Ihn’s reform agenda faces a bumpy road ahead, with his plans likely to be rejected as long as party members find it unfavorable to them.
For example, before his encounter with Lee, Ihn had urged veteran politicians, mainly in the pro-Yoon faction, not to vie for parliamentary seats in conservative strongholds like North and South Gyeongsang Provinces in the upcoming general election. Instead, he urged them either to take risks by competing in the Greater Seoul area or drop out.
Ihn had also been considering ways to bar a lawmaker from running for a fourth term or more while representing the same constituency, in an apparent bid to discourage veterans from being reelected for more than three terms in conservative strongholds. There are 31 People Power Party lawmakers who have served at least three terms.
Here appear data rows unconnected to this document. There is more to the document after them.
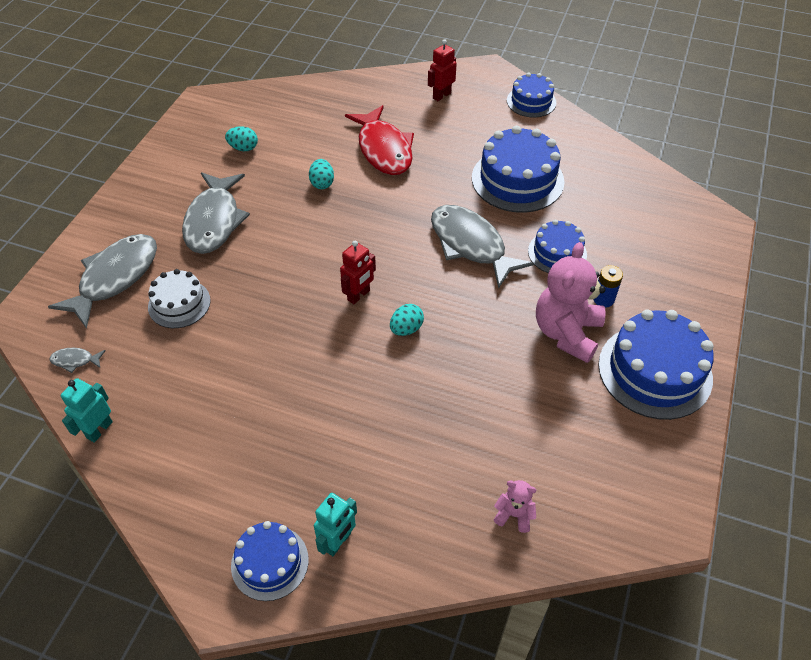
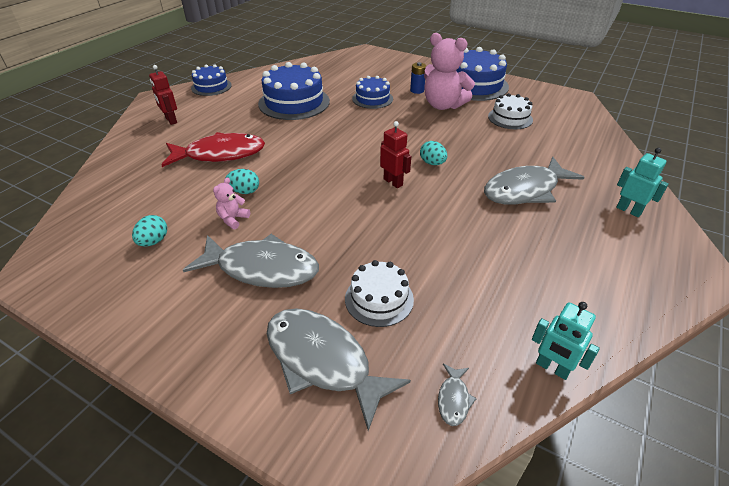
camera: 80 degrees left, 10 degrees down
blue cake [231,521,309,601] -> none
grey fish [431,205,534,289] -> grey fish moved to [484,157,585,204]
pink teddy bear [494,480,536,533] -> pink teddy bear moved to [213,177,250,229]
none -> white cake [488,93,533,129]

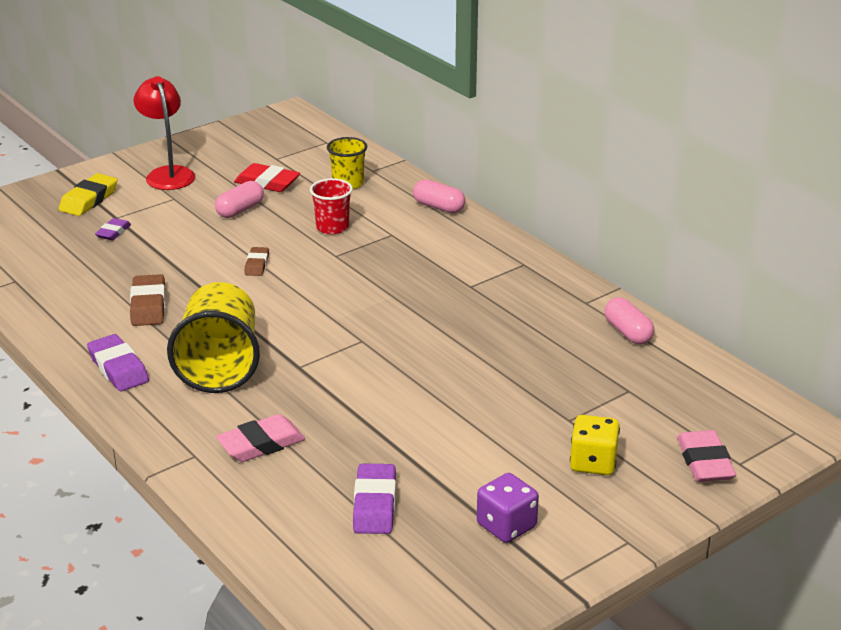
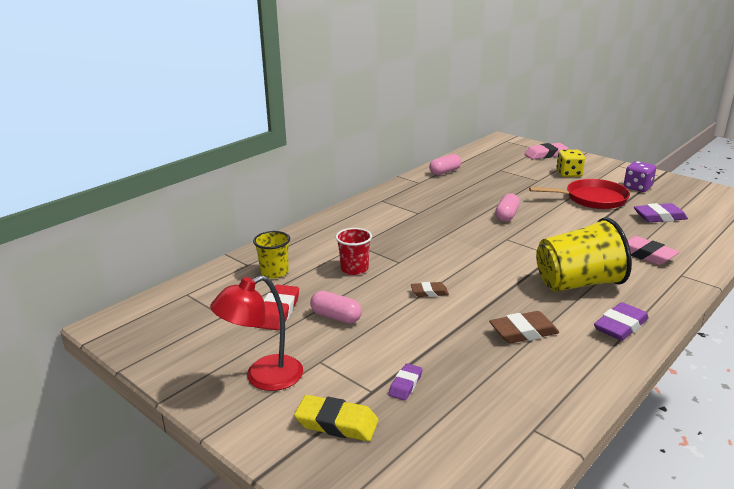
camera: 100 degrees left, 5 degrees down
purple eraser [95,218,131,240] -> purple eraser turned 75 degrees counterclockwise [388,363,423,400]
pink capsule [413,179,465,213] -> pink capsule moved to [495,193,520,222]
none -> red pan [529,179,630,209]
“It seems to me that political rivals will find any excuse to discount an idea or person they don’t like,” Peterson said.
“It’s unfortunate to see this kind of tactic, but if they think it will help them to win, they’ll probably do it,” he continued.
Ihn made his debut in politics in 2012 as a conservative by assuming a key role in the transition team of former President Park Geun-hye. Ihn is not the first naturalized Korean to step into the world of politics, however.
Jasmine Lee was the first lawmaker at the National Assembly affiliated with the conservative Saenuri Party, the precursor to the People Power Party. She was elected via the proportional representative system in 2012, in which a minority of lawmakers are elected according the percentage of votes their party gets in each election district.
Other naturalized Korean citizens, including Lee Charm and Judith Alegre Fernandez, have also been included on parties’ proportional representation lists, but ultimately fell short of getting elected.
Foreign nationals — even permanent residents — are not permitted to vote or to get elected during a presidential or legislative election. According to Korea’s Political Parties Act, they do not have the right to create or join a political party.
Permanent residents can vote in local elections, but beyond that, foreign nationals must become naturalized Korean citizens to take part in politics.
“South Korea is an aggressively globalizing country with a substantial minority of non-traditional South Korean citizens,” Lie said. “Any effort to combat biases and to remedy them should be applauded.”